▶ [What you have to do] Each line of the data that includes the string "table" is to be copied out.

▶

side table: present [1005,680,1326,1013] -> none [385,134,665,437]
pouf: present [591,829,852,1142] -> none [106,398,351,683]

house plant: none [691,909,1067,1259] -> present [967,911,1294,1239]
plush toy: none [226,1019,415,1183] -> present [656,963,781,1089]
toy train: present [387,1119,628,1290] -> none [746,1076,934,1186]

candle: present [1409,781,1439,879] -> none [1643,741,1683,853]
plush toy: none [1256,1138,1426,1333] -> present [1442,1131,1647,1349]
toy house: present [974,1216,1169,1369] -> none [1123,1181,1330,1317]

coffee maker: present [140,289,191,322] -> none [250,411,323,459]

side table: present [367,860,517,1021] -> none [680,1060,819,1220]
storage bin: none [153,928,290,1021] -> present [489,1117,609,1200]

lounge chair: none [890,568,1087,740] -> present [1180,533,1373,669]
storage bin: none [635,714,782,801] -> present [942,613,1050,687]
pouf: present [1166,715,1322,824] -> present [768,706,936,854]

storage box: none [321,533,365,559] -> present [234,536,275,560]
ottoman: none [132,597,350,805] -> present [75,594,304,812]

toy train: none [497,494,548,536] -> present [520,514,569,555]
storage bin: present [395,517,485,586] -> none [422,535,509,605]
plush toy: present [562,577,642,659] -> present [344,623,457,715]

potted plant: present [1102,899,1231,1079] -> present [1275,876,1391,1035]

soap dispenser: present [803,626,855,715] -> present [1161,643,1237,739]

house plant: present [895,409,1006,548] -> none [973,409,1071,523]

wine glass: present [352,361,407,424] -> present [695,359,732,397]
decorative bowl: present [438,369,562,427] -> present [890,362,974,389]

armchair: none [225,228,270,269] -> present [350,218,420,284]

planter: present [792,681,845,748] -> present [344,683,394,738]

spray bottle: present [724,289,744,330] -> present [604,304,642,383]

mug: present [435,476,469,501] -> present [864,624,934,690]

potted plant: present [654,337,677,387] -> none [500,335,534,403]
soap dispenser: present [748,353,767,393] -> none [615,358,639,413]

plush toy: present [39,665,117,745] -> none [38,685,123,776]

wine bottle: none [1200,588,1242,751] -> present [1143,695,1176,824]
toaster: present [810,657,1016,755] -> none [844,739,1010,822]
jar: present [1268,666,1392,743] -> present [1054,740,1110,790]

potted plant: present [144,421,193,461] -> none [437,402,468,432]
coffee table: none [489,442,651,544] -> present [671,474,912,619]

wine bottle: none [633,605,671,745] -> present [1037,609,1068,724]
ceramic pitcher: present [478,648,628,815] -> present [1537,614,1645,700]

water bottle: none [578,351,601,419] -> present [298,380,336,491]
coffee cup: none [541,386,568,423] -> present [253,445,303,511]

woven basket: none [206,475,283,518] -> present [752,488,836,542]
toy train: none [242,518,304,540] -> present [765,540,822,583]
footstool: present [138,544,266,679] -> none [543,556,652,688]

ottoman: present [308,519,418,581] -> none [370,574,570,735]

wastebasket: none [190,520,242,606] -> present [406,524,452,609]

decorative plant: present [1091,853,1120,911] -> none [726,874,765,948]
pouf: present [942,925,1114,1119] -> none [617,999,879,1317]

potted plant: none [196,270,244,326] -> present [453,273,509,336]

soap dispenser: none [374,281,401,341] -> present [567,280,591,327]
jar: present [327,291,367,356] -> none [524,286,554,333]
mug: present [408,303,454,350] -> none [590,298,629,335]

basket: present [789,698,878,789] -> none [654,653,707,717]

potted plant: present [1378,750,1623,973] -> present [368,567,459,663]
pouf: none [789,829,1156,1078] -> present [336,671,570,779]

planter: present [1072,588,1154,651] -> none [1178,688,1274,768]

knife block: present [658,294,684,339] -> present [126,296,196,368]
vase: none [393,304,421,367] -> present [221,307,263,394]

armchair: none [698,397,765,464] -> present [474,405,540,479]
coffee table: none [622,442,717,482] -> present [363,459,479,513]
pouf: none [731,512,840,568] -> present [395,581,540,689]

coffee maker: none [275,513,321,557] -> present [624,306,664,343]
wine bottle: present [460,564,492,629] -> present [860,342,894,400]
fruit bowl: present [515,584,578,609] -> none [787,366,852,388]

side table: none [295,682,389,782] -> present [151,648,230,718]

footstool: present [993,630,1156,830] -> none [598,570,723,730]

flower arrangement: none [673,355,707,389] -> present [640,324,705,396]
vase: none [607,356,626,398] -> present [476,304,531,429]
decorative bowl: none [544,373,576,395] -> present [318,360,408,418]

◀

▶ [Exercise result]
side table: present [1005,680,1326,1013] -> none [385,134,665,437]
side table: present [367,860,517,1021] -> none [680,1060,819,1220]
coffee table: none [489,442,651,544] -> present [671,474,912,619]
coffee table: none [622,442,717,482] -> present [363,459,479,513]
side table: none [295,682,389,782] -> present [151,648,230,718]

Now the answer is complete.